Consignes:
A) Selon l'extrait sur le recours contre la décision de la Cnil, pour quelle durée l'hébergement des données de santé dans le cloud Azure de Microsoft a-t-il été validé ?
B) Poursuivez, s'il vous plaît, l'extrait sur le recours contre la décision de la Cnil à partir de sa dernière phrase.

Extrait cité:
/---
Après la surprise, la meilleure défense est l’attaque. Onze opérateurs, associations et particuliers (dont Clever Cloud, Nexedi, Rapid.Space, Cleyrop, l’open Internet project, Bernard Benhamou de l’Institut de la souveraineté numérique, …) ont décidé de porter le fer sur le plan judiciaire auprès du Conseil d’Etat contre la décision de la Cnil validant pour une durée de 3 ans l’hébergement des données de santé dans le cloud Azure de Microsoft pour un programme européen. Baptisé EMC2, il a pour but de faire avancer la recherche pharmaco-épidémiologique sur les effets à long terme des traitements médicaux. « Il s’agit aussi d’une étude de préfiguration d’une structure européenne des données de santé pour l'agence européenne du médicament », indique Quentin Adam, patron de Clever Cloud, pour mettre en perspective l’enjeu du problème.

Une inadéquation avec le data privacy framework

La décision de la Cnil est d’autant plus surprenante que le régulateur alerte à plusieurs reprises le risque de l’application des règles extra-territoriales des lois américaines. Les autorités US sont « susceptibles d’adresser à Microsoft des injonctions de communication des données qu’il héberge ». Car l’éditeur américain est soumis non seulement au Cloud Act, mais surtout au FISA et à l’executive order 12333 dédiés aux agences de renseignements. Or, selon les requérants, l’existence de ces textes à portée extra-territoriale rentre en conflit avec le RGPD et surtout rendrait caduc le DPF (Digital privacy framework).
\---
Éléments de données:
/---
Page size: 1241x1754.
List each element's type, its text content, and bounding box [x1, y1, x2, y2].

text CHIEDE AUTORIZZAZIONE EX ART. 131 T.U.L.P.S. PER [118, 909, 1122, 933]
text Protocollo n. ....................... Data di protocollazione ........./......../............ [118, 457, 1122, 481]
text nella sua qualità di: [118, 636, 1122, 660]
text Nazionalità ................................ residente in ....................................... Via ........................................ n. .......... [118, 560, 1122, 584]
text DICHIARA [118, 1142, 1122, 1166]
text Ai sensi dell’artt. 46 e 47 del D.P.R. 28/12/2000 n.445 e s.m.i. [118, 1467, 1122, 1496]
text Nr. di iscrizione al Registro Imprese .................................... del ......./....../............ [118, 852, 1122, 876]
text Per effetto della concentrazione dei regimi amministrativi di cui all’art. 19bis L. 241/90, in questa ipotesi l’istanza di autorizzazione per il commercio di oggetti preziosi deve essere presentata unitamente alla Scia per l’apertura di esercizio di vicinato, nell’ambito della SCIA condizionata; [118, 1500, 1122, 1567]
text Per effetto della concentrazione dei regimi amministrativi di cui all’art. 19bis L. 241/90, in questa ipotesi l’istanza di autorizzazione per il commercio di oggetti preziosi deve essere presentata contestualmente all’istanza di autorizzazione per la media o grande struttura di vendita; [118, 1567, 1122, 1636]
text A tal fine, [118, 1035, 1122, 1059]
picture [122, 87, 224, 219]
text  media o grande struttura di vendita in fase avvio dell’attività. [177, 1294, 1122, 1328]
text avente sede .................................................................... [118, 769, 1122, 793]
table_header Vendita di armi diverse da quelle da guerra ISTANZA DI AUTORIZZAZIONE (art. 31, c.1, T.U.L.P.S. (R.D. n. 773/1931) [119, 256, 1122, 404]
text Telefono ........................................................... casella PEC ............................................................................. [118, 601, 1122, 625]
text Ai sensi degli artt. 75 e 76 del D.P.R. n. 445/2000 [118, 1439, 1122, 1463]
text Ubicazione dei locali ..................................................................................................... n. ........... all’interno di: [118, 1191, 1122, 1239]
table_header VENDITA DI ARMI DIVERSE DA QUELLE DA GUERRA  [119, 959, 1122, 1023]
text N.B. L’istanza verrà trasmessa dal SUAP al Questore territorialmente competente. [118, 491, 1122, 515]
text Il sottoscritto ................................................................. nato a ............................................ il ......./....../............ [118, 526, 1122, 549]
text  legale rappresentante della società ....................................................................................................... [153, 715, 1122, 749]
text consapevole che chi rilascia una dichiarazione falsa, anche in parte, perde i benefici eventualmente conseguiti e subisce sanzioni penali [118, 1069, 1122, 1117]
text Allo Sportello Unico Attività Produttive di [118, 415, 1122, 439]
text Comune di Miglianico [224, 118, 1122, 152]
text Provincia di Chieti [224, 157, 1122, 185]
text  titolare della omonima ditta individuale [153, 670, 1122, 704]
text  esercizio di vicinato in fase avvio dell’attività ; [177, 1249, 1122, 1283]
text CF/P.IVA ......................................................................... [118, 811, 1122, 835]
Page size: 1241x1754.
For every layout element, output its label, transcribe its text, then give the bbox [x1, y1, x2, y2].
\---
Résultats:
A) Pour une durée de 3 ans.

B)
Celui-ci a succédé au Privacy Shield (cassé par la Cour de justice de l’Union européenne via la saisine de Max Schrems), qui lui-même a remplacé le Safe Harbour (dénoncé après l’affaire Snowden et annulé aussi par la CJUE). Le DPF a pour vocation d’encadrer les transferts de données entre l’Europe et les Etats-Unis selon un principe d’adéquation. Ce texte à peine entériné en juillet 2023 est déjà contesté notamment par le même Max Schrems. Les onze requérants vont donc demander deux choses au Conseil d’Etat : une suspension de la décision de la Cnil (référé-suspension) et poser une question préjudicielle à la Cour de justice de l’UE sur la validité de la décision de la Cnil par rapport au DPF qui serait caduc.

Des demandes techniques et un contrat nébuleux

Autre point qui ne fait pas l’objet d’un contentieux, mais qui fâche, l’aspect technique de l’affaire. « L’audit technique sur le dossier HDH de l’automne 2023 est douteux, voir malhonnête », souligne Jérôme Valat, directeur général de Cleyrop, qui fournit des solutions de data hub et comprend dans ses équipes des anciens membres du HDH. « Aujourd’hui, c’est une usine à gaz avec une multiplication d'exigences et la question est de savoir si on veut continuer à garder cette usine à gaz », et de regretter, « le HDH est vu sous le prisme de l’infrastructure, mais c’est avant tout du logiciel et les acteurs du logiciel n’ont pas été sollicités ». Un avis partagé par Jean-Paul Smets, PDG de Rapid.Space (fournisseur de services cloud et 5G) et fondateur de Nexidi qui propose lui aussi des solutions de data hub, « sur le HDH, nous avions une proposition, mais nous n’avons jamais été contactés ».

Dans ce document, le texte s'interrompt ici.